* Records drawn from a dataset
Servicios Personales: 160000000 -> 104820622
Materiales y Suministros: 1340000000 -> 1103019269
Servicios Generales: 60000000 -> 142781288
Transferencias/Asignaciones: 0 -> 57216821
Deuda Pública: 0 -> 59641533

* Activity
Every line above is to be transcribed exactly.

* Answer area
Servicios Personales: 160000000 -> 104820622
Materiales y Suministros: 1340000000 -> 1103019269
Servicios Generales: 60000000 -> 142781288
Transferencias/Asignaciones: 0 -> 57216821
Deuda Pública: 0 -> 59641533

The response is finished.